Nils Schmid (SPD), der eingesteht, dass er als Kind gerne Pfarrer geworden wäre, beschäftigt sich mit der Frage, was Christen Gott und was der weltlichen Herrschaft schulden. Er legt das Zitat aus „Ehrt jedermann,...fürchtet Gott, ehrt den König“.

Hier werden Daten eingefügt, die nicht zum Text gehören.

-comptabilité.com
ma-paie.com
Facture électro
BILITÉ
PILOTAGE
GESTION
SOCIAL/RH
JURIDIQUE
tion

Der Mensch hinter dem Funktionsträger

„Wer die Abgeordnetenbibel liest, kommt den Menschen hinter den politischen Funktionsträgern näher“, findet die Landtagspräsidentin Muhterem Aras. Die Interpretationen zeigten, „was sie bewegt, was ihnen besonders wichtig ist, wie das Wertefundament beschaffen ist, auf dem sie handeln.“ Außerdem rege die Bibel dazu an, „ stets neu nach den Werten und Normen zu fragen, die uns prägen“.

Für Andreas Stoch, den Fraktionschef der SPD ist das Projekt, das es in Baden-Württemberg 2012 zum ersten Mal gab, hilfreich für die Parlamentarier. „Abgeordnete stehen oft vor schwierigen Gewissensentscheidungen. Sie müssen sich ihres Wertegerüsts versichern“. Hans-Ulrich Rülke (FDP) betrachtet die Abgeordnetenbibel als einen „schönen Beitrag, im politischen Alltag zur Besinnung zu kommen und an den kulturellen Konsens zu erinnern“.

Wolfgang Reinhart (CDU) betont die Bedeutung eines tragfähigen Fundaments und erinnert daran, dass das christliche Menschenbild der Leitgedanke gerade seiner Fraktion sei. Andreas Schwarz (Grüne) findet es interessant, wie sich seine Kollegen in unterschiedlicher Weise dem Thema nähern. Die Motive mitzumachen, waren Schwarz zufolge höchst individuell, doch hätten alle Teilnehmer die Möglichkeit genutzt, „sich fernab vom Alltagsgeschäft mit religiösen Gedanken reflexiv beschäftigen“.

Nachdenkliche Opposition

Als besonders nachdenklich erweisen sich die Abgeordneten von SPD und FDP. Von 19 SPD-Abgeordneten äußern sich 17, von zwölf Liberalen sind neun dabei. Bei der CDU haben sich mehr als drei Viertel der Abgeordneten mit der Auslegung beschäftigt (33 von 42 ). Bei den Grünen waren es 26 von 47. Von den 23 Abgeordneten der AfD fühlten sich nur vier berufen.

Noch ist die Abgeordnetenbibel ein baden-württembergisches Unikat. Doch der Herausgeber Hanno Gerwin aus Karlsruhe hat vor, die Idee auch in Bayern und in Rheinland-Pfalz zu verbreiten.